== Segment start ==

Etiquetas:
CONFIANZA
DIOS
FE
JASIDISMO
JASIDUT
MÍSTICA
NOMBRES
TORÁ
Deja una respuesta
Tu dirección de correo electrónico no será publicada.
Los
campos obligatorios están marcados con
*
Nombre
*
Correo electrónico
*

== Segment end ==

▶ _PROBLEM_
Please give the lines of these items again, switching "Etiquetas" to "Temas" and leaving everything else unchanged.

▶ _SOLUTION TO THE EXERCISE_
Temas:
CONFIANZA
DIOS
FE
JASIDISMO
JASIDUT
MÍSTICA
NOMBRES
TORÁ
Deja una respuesta
Tu dirección de correo electrónico no será publicada.
Los
campos obligatorios están marcados con
*
Nombre
*
Correo electrónico
*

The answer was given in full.